• Exercise requirements:
Locate every line below that contains the word "Table" and copy it.

(Stored items)
--------------------------------------------------

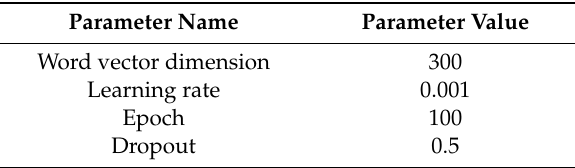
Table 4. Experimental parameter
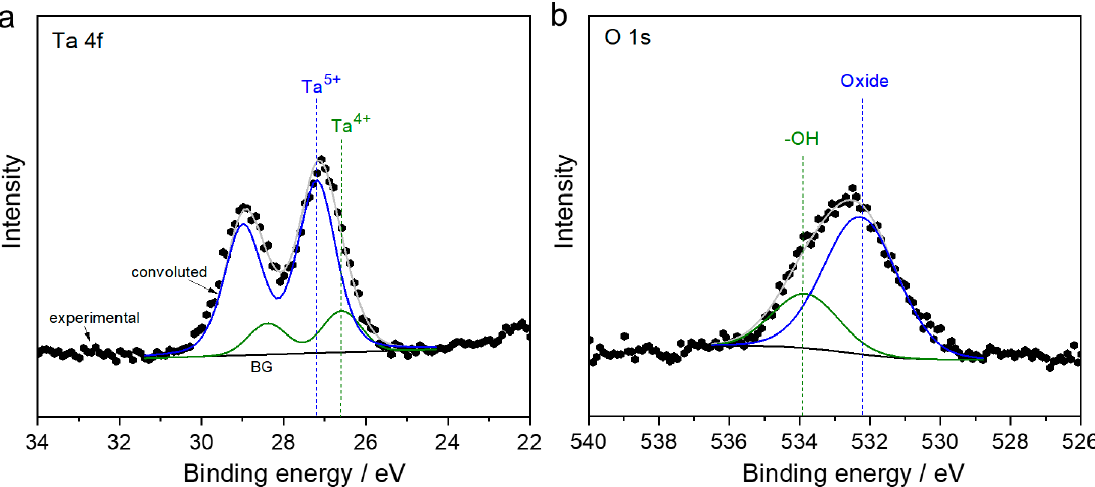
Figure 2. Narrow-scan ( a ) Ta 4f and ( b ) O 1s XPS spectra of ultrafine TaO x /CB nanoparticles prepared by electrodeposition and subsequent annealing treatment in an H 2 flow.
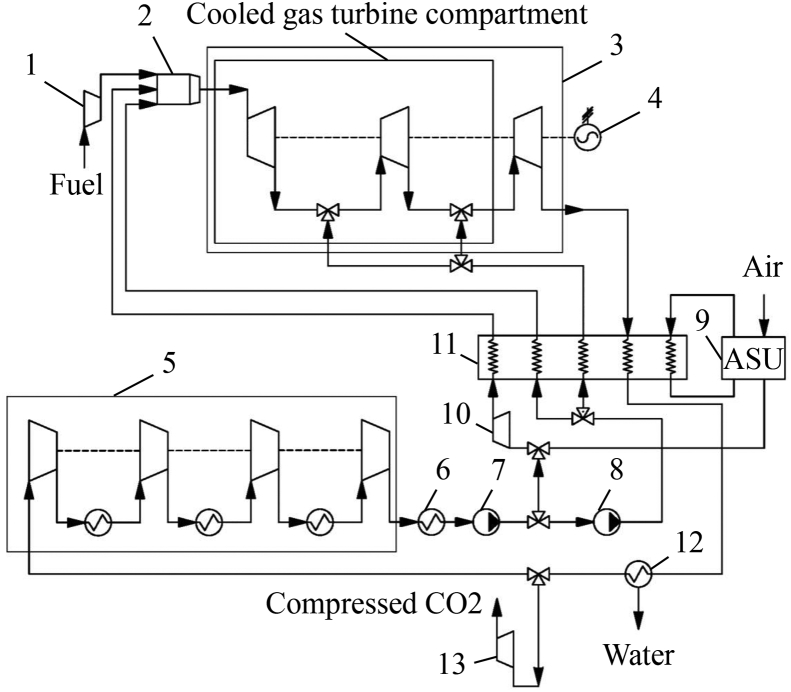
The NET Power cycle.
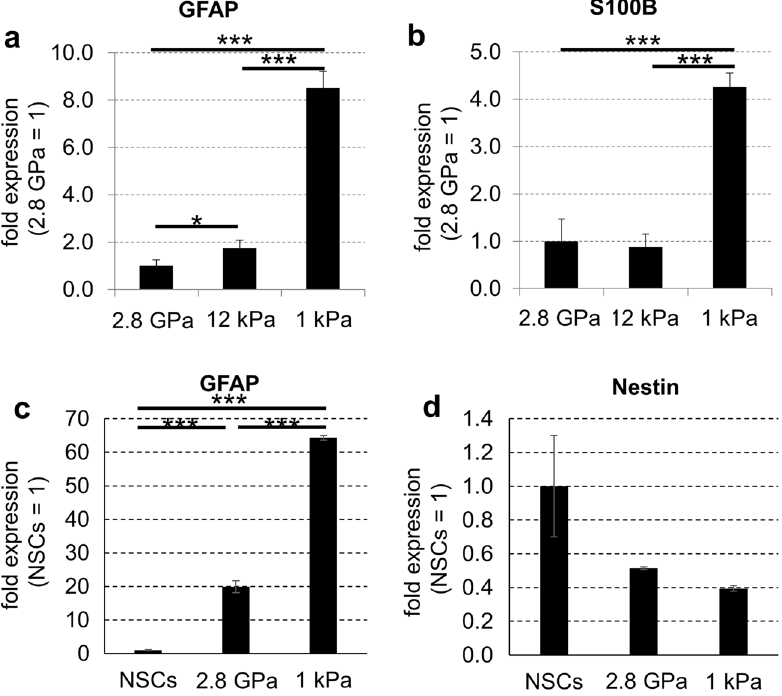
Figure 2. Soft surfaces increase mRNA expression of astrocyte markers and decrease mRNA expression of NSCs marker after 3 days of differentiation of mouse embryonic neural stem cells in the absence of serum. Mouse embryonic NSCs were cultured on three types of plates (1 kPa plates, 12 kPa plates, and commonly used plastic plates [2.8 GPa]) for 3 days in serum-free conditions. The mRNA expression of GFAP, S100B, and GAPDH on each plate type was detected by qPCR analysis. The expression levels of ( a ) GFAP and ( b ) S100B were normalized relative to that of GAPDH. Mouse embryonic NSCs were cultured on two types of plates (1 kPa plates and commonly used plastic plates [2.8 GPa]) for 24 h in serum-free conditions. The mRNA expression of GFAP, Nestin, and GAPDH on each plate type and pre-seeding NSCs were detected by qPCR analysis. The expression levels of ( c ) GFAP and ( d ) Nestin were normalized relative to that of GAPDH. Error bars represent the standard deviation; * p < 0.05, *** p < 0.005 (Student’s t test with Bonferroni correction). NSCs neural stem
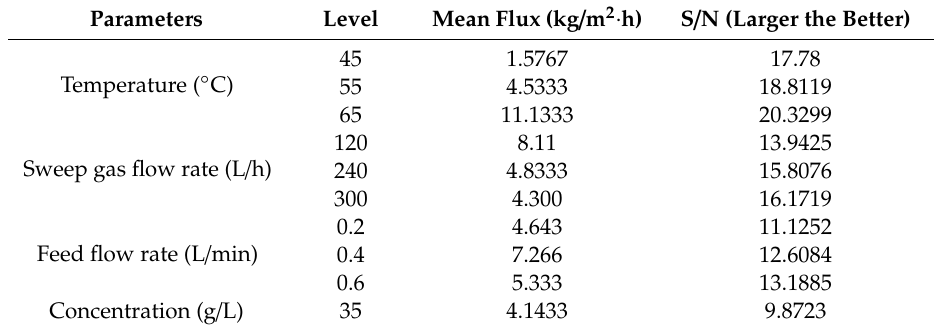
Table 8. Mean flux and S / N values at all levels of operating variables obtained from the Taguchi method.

--------------------------------------------------

• Reply to the exercise:
Table 4. Experimental parameter
Table 8. Mean flux and S / N values at all levels of operating variables obtained from the Taguchi method.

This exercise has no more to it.